### Assignment
Please give back, exactly as written, the lines from the line with "48: (500, 279, 5.29)" to the line with "37: (269, 194, 6.77)" in the listing below, leaving out all pictures.

Content starts

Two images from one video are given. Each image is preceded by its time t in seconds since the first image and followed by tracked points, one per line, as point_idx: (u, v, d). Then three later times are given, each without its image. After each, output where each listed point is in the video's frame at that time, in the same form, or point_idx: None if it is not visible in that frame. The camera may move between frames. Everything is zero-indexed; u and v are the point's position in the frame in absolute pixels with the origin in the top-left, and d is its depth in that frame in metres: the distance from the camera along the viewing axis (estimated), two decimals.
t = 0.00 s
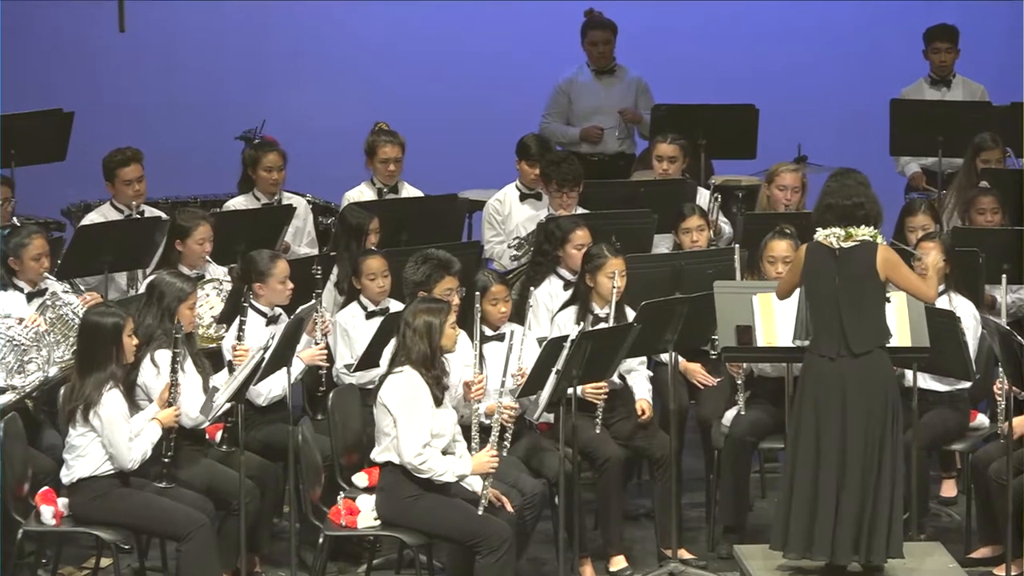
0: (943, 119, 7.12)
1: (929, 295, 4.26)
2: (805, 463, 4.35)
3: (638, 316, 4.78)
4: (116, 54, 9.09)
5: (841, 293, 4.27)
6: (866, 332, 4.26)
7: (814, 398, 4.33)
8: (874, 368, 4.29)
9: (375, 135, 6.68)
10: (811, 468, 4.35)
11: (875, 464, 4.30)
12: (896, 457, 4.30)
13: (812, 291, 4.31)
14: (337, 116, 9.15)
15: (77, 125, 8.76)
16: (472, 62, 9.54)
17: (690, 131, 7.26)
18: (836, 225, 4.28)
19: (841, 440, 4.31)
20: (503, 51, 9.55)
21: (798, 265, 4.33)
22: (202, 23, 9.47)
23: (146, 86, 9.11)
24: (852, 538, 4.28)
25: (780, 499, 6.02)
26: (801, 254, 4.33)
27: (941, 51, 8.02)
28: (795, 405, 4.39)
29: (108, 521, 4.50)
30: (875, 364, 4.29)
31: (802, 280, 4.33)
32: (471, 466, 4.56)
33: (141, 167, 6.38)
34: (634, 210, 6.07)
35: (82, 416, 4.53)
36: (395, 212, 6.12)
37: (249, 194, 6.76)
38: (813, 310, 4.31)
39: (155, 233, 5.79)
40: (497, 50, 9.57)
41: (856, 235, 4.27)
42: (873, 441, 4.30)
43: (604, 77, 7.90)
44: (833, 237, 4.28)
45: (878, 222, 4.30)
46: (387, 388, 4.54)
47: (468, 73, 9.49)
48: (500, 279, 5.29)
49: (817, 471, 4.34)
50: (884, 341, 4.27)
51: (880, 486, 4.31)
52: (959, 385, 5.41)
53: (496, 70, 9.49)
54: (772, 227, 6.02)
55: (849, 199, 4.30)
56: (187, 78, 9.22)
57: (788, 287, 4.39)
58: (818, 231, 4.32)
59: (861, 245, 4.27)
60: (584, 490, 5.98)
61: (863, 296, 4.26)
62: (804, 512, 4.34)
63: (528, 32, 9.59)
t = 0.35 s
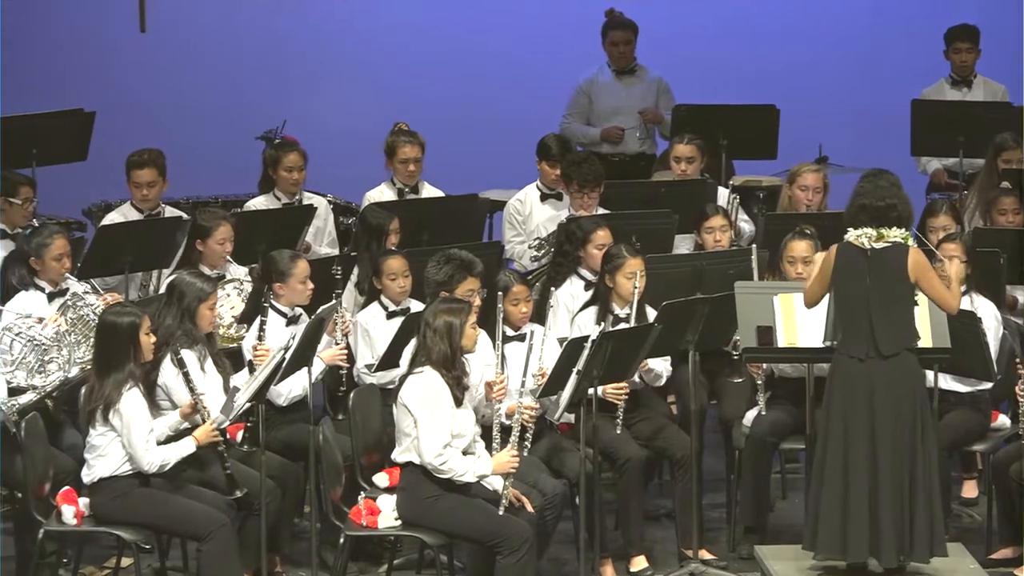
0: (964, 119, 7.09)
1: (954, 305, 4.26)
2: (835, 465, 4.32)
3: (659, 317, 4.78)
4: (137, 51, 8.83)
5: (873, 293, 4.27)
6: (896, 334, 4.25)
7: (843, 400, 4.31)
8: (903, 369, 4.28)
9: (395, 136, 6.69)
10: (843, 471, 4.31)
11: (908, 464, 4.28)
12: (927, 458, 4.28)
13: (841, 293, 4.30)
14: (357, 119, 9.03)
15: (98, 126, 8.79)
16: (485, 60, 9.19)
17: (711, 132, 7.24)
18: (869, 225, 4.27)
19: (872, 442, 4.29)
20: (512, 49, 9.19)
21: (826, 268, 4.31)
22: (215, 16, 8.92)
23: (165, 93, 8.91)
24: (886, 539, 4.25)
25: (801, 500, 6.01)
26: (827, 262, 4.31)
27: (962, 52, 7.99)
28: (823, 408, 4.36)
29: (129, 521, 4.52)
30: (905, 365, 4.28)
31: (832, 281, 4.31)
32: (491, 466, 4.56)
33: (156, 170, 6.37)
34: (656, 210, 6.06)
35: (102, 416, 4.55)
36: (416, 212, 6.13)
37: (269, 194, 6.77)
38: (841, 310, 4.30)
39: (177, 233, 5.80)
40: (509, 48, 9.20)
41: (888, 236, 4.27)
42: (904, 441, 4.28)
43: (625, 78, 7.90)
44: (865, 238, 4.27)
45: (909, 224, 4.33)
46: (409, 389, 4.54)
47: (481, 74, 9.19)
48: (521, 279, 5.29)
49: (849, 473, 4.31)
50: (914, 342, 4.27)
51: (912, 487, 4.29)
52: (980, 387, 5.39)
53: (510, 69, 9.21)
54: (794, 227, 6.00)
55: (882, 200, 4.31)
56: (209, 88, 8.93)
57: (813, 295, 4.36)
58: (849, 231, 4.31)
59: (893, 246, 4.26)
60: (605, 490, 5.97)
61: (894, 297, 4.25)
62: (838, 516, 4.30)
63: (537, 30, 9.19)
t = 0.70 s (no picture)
0: (993, 119, 7.05)
1: (982, 317, 4.30)
2: (873, 467, 4.29)
3: (687, 317, 4.77)
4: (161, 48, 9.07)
5: (910, 295, 4.24)
6: (931, 336, 4.24)
7: (878, 401, 4.29)
8: (937, 371, 4.26)
9: (421, 136, 6.70)
10: (878, 472, 4.29)
11: (943, 467, 4.26)
12: (963, 461, 4.26)
13: (878, 295, 4.27)
14: (389, 118, 9.14)
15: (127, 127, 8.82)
16: (506, 64, 9.37)
17: (740, 132, 7.22)
18: (909, 228, 4.27)
19: (908, 444, 4.26)
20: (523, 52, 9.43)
21: (864, 272, 4.30)
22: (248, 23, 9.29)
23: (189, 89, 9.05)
24: (923, 542, 4.23)
25: (829, 500, 5.99)
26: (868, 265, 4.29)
27: (991, 52, 7.94)
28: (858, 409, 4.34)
29: (157, 520, 4.53)
30: (939, 368, 4.26)
31: (869, 283, 4.28)
32: (519, 466, 4.56)
33: (186, 171, 6.40)
34: (684, 210, 6.05)
35: (131, 416, 4.57)
36: (444, 212, 6.13)
37: (298, 193, 6.78)
38: (876, 312, 4.27)
39: (205, 233, 5.84)
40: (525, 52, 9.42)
41: (927, 239, 4.26)
42: (939, 443, 4.26)
43: (652, 78, 7.88)
44: (904, 240, 4.26)
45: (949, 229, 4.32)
46: (436, 389, 4.54)
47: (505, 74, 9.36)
48: (549, 278, 5.29)
49: (884, 475, 4.28)
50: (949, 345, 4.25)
51: (946, 490, 4.26)
52: (1010, 388, 5.39)
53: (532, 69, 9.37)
54: (823, 227, 5.98)
55: (923, 203, 4.31)
56: (232, 87, 9.10)
57: (858, 305, 4.34)
58: (887, 233, 4.30)
59: (932, 249, 4.25)
60: (632, 491, 5.96)
61: (931, 300, 4.24)
62: (873, 517, 4.27)
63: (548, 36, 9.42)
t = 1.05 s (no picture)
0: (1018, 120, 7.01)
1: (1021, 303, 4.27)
2: (897, 466, 4.26)
3: (711, 318, 4.76)
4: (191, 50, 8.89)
5: (939, 295, 4.21)
6: (960, 336, 4.21)
7: (904, 400, 4.26)
8: (963, 372, 4.23)
9: (443, 136, 6.70)
10: (903, 472, 4.26)
11: (968, 467, 4.24)
12: (989, 462, 4.24)
13: (907, 295, 4.24)
14: (409, 118, 9.04)
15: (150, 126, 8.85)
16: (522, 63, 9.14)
17: (764, 133, 7.20)
18: (939, 227, 4.22)
19: (933, 443, 4.24)
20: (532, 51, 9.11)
21: (894, 269, 4.24)
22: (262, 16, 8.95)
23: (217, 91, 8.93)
24: (945, 542, 4.21)
25: (853, 501, 5.97)
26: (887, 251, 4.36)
27: (1016, 53, 7.90)
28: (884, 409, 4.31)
29: (181, 520, 4.54)
30: (966, 368, 4.24)
31: (899, 281, 4.24)
32: (540, 464, 4.54)
33: (211, 171, 6.42)
34: (707, 211, 6.04)
35: (153, 416, 4.58)
36: (468, 212, 6.13)
37: (321, 194, 6.80)
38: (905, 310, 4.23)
39: (228, 234, 5.84)
40: (531, 48, 9.12)
41: (957, 239, 4.22)
42: (964, 444, 4.24)
43: (676, 78, 7.86)
44: (934, 239, 4.22)
45: (980, 227, 4.25)
46: (456, 390, 4.55)
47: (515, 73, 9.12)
48: (569, 277, 5.29)
49: (909, 475, 4.26)
50: (977, 345, 4.23)
51: (970, 490, 4.24)
52: None
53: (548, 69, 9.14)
54: (847, 228, 5.96)
55: (954, 203, 4.23)
56: (254, 88, 8.96)
57: (874, 289, 4.30)
58: (917, 231, 4.25)
59: (962, 249, 4.21)
60: (655, 492, 5.95)
61: (961, 300, 4.20)
62: (897, 518, 4.24)
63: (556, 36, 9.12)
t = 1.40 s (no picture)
0: None
1: None
2: (916, 466, 4.24)
3: (728, 318, 4.75)
4: (209, 52, 9.05)
5: (961, 296, 4.19)
6: (981, 338, 4.19)
7: (922, 401, 4.24)
8: (982, 374, 4.22)
9: (459, 136, 6.70)
10: (920, 473, 4.24)
11: (985, 469, 4.23)
12: (1006, 463, 4.23)
13: (929, 297, 4.22)
14: (428, 119, 9.06)
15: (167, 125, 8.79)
16: (541, 62, 9.40)
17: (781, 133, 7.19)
18: (962, 227, 4.19)
19: (952, 443, 4.22)
20: (541, 54, 9.42)
21: (916, 271, 4.25)
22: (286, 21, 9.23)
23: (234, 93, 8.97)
24: (963, 542, 4.19)
25: (869, 501, 5.96)
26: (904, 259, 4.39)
27: None
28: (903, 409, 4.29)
29: (197, 520, 4.55)
30: (985, 370, 4.22)
31: (920, 281, 4.23)
32: (557, 444, 4.54)
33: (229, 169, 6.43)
34: (722, 211, 6.02)
35: (168, 414, 4.59)
36: (485, 211, 6.13)
37: (338, 193, 6.80)
38: (926, 310, 4.22)
39: (245, 233, 5.85)
40: (542, 51, 9.44)
41: (981, 240, 4.19)
42: (982, 446, 4.23)
43: (693, 78, 7.85)
44: (957, 239, 4.19)
45: (1004, 229, 4.22)
46: (469, 390, 4.56)
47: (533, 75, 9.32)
48: (585, 276, 5.29)
49: (926, 477, 4.24)
50: (997, 347, 4.21)
51: (986, 492, 4.23)
52: None
53: (561, 67, 9.41)
54: (864, 228, 5.95)
55: (979, 204, 4.20)
56: (274, 89, 9.04)
57: (900, 298, 4.32)
58: (939, 232, 4.24)
59: (986, 250, 4.19)
60: (671, 491, 5.94)
61: (983, 302, 4.19)
62: (914, 520, 4.22)
63: (568, 39, 9.48)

Content ends

### Output for this task
48: (500, 279, 5.29)
49: (817, 471, 4.34)
50: (884, 341, 4.27)
51: (880, 486, 4.31)
52: (959, 385, 5.41)
53: (496, 70, 9.49)
54: (772, 227, 6.02)
55: (849, 199, 4.30)
56: (187, 78, 9.22)
57: (788, 287, 4.39)
58: (818, 231, 4.32)
59: (861, 245, 4.27)
60: (584, 490, 5.98)
61: (863, 296, 4.26)
62: (804, 512, 4.34)
63: (528, 32, 9.59)
t = 0.35 s
0: (964, 119, 7.09)
1: (954, 305, 4.26)
2: (835, 465, 4.32)
3: (659, 317, 4.78)
4: (137, 51, 8.83)
5: (873, 293, 4.27)
6: (896, 334, 4.25)
7: (843, 400, 4.31)
8: (903, 369, 4.28)
9: (395, 136, 6.69)
10: (843, 471, 4.31)
11: (908, 464, 4.28)
12: (927, 458, 4.28)
13: (841, 293, 4.30)
14: (357, 119, 9.03)
15: (98, 126, 8.79)
16: (485, 60, 9.19)
17: (711, 132, 7.24)
18: (869, 225, 4.27)
19: (872, 442, 4.29)
20: (512, 49, 9.19)
21: (826, 268, 4.31)
22: (215, 16, 8.92)
23: (165, 93, 8.91)
24: (886, 539, 4.25)
25: (801, 500, 6.01)
26: (827, 262, 4.31)
27: (962, 52, 7.99)
28: (823, 408, 4.36)
29: (129, 521, 4.52)
30: (905, 365, 4.28)
31: (832, 281, 4.31)
32: (491, 466, 4.56)
33: (156, 170, 6.37)
34: (656, 210, 6.06)
35: (102, 416, 4.55)
36: (416, 212, 6.13)
37: (269, 194, 6.77)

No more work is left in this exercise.